Gary Community Ventures, a hybrid family office and private foundation in Denver, is among investors that reupped in the new fund.

“Instead of concentrating wealth and power for private equity firms overseeing increased efficiency and returns from companies, they’re pointing those returns back to the employees themselves and creating a mechanism for them to share in that value,” said Gary Community’s Catherine Toner. “Fund two was an easy yes.”

Larger buyouts

Through its first $58.1 million employee-led buyout fund, Apis & Heritage has financed the ownership transition of six businesses to thousands of low- and moderate-income workers. The Washington, DC-based firm offers mezzanine debt capital to help workers form S-Corp ESOPs, 100% employee-owned companies that benefit from federal and state tax exemptions.

In January, Apis & Heritage completed its largest buyout and the final of its first fund, financing the employee-led purchase of B and B Maintenance, a cleaning company for government, education, healthcare and other commercial facilities in the US.

With $250 million, the second fund aims to create 3,000 business worker-owners over five years.
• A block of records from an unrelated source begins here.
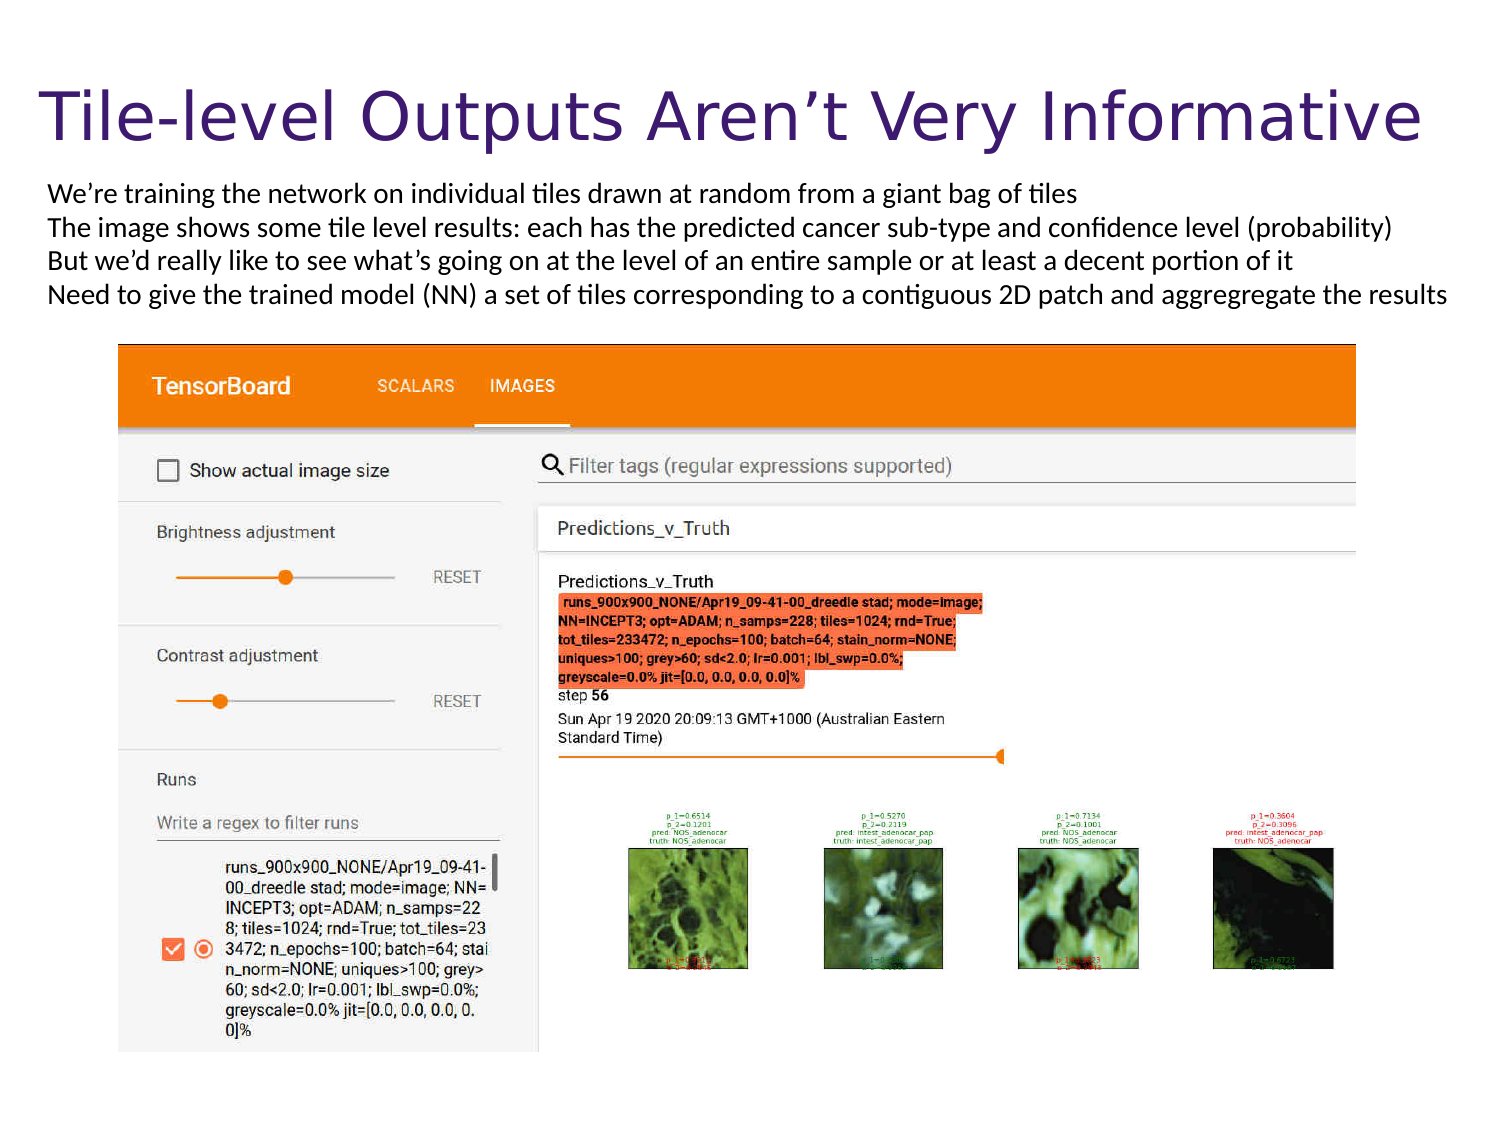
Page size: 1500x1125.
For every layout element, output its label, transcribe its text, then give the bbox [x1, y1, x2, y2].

picture [118, 344, 1356, 1052]
title Tile-level Outputs Aren’t Very Informative [39, 23, 1453, 212]
list We’re training the network on individual tiles drawn at random from a giant bag of tiles The image shows some tile level results: each has the predicted cancer sub-type and confidence level (probability) But we’d really like to see what’s going on at the level of an entire sample or at least a decent portion of it Need to give the trained model (NN) a set of tiles corresponding to a contiguous 2D patch and aggregregate the results [47, 177, 1465, 331]
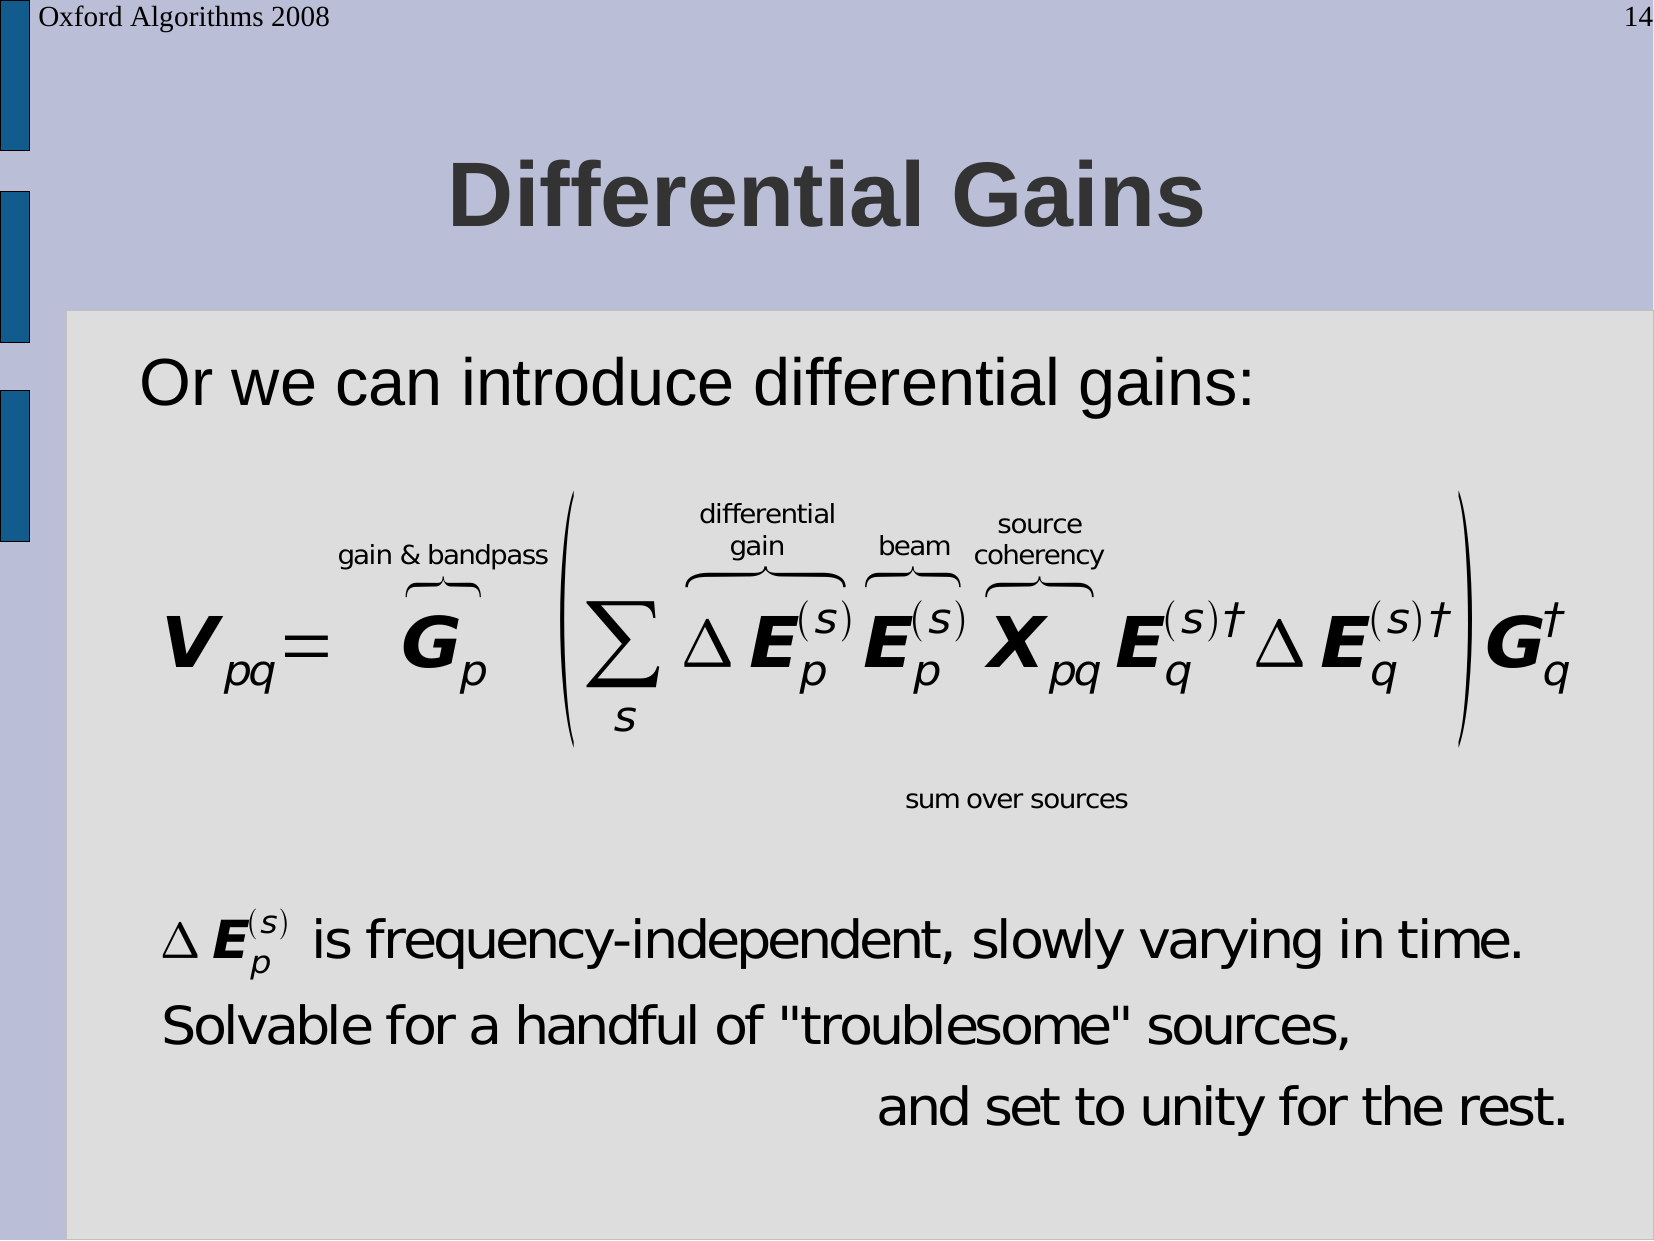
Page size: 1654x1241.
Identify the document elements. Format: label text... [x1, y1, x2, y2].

chart [155, 487, 1576, 1141]
title Differential Gains [121, 91, 1534, 299]
list Or we can introduce differential gains: [121, 344, 1534, 488]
A successful hard close later this year could add even more workers to the employee ownership portfolio.

The fund will target companies with annual earnings before interest, taxes, depreciation and amortization, or EBITDA, of $3 million to $10 million.

Larger businesses “typically have more sophisticated finance and HR infrastructures, which enable smoother transitions to employee ownership and help unlock greater value through the ESOP structure,” told ImpactAlpha last year.